I look at the posters for International Women’s Day with those beautiful strong faces of determined, hopeful women who struggle so hard to achieve what we have long taken for granted – the ability to plan our families, get a healthy start for our babies. Are they looking at us now, wondering what’s happening?

When are we going to push back? Where are our marches? I take heart that we are of common purpose, no matter our politics or agenda. Consider the two Republican women from Wyoming, state legislators Sue Wallis and Lisa Shepperson who publicly went against the boys to say they refused to support any government meddling in what a woman and her doctor decide, including abortion.

We have come so far. We have much to lose, including the admiration and trust of women around the world. If we don’t stand together we’ll get the nightmare we deserve. And the others will just dream on.

The Beauty of Plastic

Thursday, February 26th, 2009 © by Susan Swartz

In the tiny village of San Marcos on Lake Atitlan in the Guatemalan highlands there are houses built out of plastic bottles. Yes, those same awful water bottles, the scourge of environmentalists everywhere, have found new value because of a German woman who started out in fashion and ended up in garbage.
With International Women’s Day coming up on March 8, a day to celebrate the contributions of women around the world, I thought of Susana Heisse and how she’s made a surprising difference.

In this small lakeside village where Susana moved 10 years ago there are a lot of plastic bottles because there are many people who live here and visit who can’t drink the water. Even someone with a Northern California sensitivity to all things plastic is relieved to find a bottle of water waiting in the hotel room so you can brush your teeth or quench your thirst with something besides Coca Cola, Gallo beer or Chilean wine.

San Marcos and other small villages have no trash pick-up. There are no giant green trucks to go through neighborhoods once a week and pluck various bins of sorted garbage from the sidewalk. Plastic bottles end up being tossed into the magnificent lake or burned with other household waste. When Susana came to San Marcos she was horrified to see all that plastic going up in toxic smoke. Germans were savvy about recycling and household pollution long before most Americans.

Some still call her that “crazy gringa.”

So Susana started her own campaign which she calls Project Pura Vida (www.puravidaatitlan.org) to introduce the villagers on the difference between good garbage and bad garbage. She wrote a book about recycling and distributed it to villages all around the lake. And then she took on the piles of plastic bottles along with other discarded plastic in the form of candy wrappers and chip bags.
She did some research and discovered that plastic bottles, because they seemingly last forever, could be used as insulation in construction. She taught some of the townspeople to compact clean, dry plastic trash and put it into used plastic bottles to make what she calls “plastic bricks” and convinced a few local builders to try them.
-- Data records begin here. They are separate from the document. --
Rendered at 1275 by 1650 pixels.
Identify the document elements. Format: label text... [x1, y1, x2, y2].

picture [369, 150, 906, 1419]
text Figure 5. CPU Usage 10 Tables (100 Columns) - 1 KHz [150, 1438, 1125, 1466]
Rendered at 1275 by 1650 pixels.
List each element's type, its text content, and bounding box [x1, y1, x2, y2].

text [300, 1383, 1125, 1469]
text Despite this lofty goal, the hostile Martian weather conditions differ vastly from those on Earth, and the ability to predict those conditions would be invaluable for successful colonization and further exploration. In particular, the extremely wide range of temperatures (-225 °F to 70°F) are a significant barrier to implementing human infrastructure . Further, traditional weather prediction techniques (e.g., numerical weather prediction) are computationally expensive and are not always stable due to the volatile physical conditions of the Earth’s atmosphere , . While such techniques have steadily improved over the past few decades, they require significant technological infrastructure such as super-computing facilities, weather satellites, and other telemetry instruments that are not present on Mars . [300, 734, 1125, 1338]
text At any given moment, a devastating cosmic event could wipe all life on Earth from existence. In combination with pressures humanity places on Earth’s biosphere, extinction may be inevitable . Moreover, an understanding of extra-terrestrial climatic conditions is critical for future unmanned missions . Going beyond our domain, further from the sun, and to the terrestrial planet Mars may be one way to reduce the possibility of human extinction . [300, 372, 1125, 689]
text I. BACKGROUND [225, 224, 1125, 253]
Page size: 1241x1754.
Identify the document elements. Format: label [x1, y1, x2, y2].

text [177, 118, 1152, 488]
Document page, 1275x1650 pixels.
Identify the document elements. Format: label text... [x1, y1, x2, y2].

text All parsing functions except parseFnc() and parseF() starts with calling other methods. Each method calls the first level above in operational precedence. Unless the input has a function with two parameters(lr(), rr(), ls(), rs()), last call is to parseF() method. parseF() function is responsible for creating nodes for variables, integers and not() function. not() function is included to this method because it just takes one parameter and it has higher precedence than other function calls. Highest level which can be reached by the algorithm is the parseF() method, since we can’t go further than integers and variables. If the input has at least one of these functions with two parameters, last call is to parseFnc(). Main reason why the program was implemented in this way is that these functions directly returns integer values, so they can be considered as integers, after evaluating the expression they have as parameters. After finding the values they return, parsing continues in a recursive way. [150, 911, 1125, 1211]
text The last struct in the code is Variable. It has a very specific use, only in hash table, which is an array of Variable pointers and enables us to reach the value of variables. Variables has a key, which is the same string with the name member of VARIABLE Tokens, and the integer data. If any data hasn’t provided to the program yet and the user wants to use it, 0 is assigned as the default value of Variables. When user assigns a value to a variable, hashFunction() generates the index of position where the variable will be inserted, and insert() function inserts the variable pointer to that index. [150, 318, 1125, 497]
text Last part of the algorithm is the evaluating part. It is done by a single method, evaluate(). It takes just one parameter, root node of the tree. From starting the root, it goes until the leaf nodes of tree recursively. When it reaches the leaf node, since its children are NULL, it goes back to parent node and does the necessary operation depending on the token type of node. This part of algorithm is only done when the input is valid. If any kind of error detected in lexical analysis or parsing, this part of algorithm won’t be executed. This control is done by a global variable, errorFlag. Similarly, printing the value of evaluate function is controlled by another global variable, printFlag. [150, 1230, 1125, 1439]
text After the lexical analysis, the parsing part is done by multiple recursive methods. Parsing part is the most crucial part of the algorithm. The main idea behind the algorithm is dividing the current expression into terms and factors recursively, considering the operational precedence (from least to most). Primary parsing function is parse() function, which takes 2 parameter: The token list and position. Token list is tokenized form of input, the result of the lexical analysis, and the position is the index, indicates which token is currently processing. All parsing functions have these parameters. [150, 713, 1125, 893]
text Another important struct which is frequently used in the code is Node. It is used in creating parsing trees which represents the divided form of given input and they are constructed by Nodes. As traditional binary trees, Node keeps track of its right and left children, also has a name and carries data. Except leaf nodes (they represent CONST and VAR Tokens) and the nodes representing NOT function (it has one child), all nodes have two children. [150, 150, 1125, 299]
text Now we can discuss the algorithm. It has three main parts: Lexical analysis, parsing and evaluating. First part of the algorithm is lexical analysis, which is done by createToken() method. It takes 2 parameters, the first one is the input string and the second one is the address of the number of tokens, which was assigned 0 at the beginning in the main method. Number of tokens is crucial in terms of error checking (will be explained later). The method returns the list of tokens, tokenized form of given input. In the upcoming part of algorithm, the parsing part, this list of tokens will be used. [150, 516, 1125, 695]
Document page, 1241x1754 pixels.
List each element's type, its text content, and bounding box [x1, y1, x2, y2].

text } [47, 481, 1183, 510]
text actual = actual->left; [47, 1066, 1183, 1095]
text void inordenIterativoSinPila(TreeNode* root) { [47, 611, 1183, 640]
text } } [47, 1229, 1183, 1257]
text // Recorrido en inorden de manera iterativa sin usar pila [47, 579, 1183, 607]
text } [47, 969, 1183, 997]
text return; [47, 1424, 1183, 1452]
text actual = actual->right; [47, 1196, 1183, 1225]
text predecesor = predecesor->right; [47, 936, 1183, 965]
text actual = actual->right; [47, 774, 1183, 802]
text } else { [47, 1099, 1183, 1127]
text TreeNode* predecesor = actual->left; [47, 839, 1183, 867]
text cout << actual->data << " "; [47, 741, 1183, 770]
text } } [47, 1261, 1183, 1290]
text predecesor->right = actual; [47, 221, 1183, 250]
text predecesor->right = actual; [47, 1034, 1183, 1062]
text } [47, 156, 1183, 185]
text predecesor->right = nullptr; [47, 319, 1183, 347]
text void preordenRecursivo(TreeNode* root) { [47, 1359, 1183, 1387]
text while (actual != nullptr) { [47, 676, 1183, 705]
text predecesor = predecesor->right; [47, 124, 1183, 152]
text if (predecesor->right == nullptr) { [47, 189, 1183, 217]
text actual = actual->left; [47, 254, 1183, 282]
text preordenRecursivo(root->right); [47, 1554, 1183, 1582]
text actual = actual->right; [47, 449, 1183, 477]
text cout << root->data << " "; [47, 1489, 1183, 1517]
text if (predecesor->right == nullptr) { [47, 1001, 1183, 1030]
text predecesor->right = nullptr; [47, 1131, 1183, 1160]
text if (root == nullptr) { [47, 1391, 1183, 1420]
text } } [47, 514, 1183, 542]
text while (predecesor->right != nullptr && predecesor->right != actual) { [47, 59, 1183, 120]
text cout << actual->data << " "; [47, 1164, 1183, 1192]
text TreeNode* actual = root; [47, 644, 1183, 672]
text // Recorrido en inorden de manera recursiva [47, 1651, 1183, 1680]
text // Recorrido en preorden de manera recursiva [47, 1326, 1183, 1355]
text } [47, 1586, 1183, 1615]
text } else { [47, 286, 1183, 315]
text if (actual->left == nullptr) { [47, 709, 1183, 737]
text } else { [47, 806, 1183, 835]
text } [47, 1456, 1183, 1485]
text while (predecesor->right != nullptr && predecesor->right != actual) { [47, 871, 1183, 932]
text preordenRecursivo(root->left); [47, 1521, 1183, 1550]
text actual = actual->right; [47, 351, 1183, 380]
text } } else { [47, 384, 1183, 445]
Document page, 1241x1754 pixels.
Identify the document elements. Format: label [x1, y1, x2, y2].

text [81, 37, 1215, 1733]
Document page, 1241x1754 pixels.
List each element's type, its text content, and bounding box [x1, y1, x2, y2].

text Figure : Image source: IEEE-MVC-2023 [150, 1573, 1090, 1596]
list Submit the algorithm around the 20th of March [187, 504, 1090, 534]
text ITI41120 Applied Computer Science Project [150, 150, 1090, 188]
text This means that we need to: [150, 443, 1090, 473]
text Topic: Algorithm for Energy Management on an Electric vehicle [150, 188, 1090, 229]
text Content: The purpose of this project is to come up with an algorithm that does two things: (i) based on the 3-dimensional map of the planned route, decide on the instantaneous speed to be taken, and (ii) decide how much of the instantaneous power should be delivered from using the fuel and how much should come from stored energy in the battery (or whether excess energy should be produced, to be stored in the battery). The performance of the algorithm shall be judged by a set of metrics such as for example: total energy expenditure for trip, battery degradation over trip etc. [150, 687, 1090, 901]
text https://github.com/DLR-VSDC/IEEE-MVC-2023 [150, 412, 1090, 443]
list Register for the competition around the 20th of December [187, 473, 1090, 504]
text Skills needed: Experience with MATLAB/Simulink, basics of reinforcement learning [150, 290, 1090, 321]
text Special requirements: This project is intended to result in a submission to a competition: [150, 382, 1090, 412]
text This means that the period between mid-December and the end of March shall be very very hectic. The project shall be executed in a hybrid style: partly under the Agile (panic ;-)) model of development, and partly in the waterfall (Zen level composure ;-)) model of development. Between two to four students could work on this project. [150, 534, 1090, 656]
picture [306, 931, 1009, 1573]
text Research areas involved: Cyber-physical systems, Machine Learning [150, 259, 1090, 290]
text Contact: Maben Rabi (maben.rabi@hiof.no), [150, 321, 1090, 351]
Today in San Marcos you can see houses and fences and walls built from plastic bottles which are stuffed with plastic bags. Sometimes there’s a peek-hole in a wall so that you look in and marvel at all that plastic inside.
The bottles are stacked inside the wall like conventional insulation, sealed in place with chicken wire and then covered with cement. Susana says the walls are cheaper than those built with cement blocks. And they’re less rigid, too, in case of earthquakes which Guatemala has to worry about. When Hurricane Stan wiped out part of the town, a wall made out of plastic bottles survived.

Tall, curly-haired Susana in bright beaded earrings and gauzy skirt used to be a fashion designer in Germany. When she’s not mucking around with plastic she creates and sells necklaces and bracelets made from recycled jewelry.She told our visiting women studies group that when she moved to Guatemala she fell in love with its beauty. But she couldn’t enjoy it without helping to preserve it.

Some people still think her ideas are wild, she said, and call her “that crazy gringa.” But in a world looking for ways to save itself, Susana has devised her own style of stimulus package. Little kids bring her their old candy wrappers. She gives them a marble or another toy. Then she makes a brick.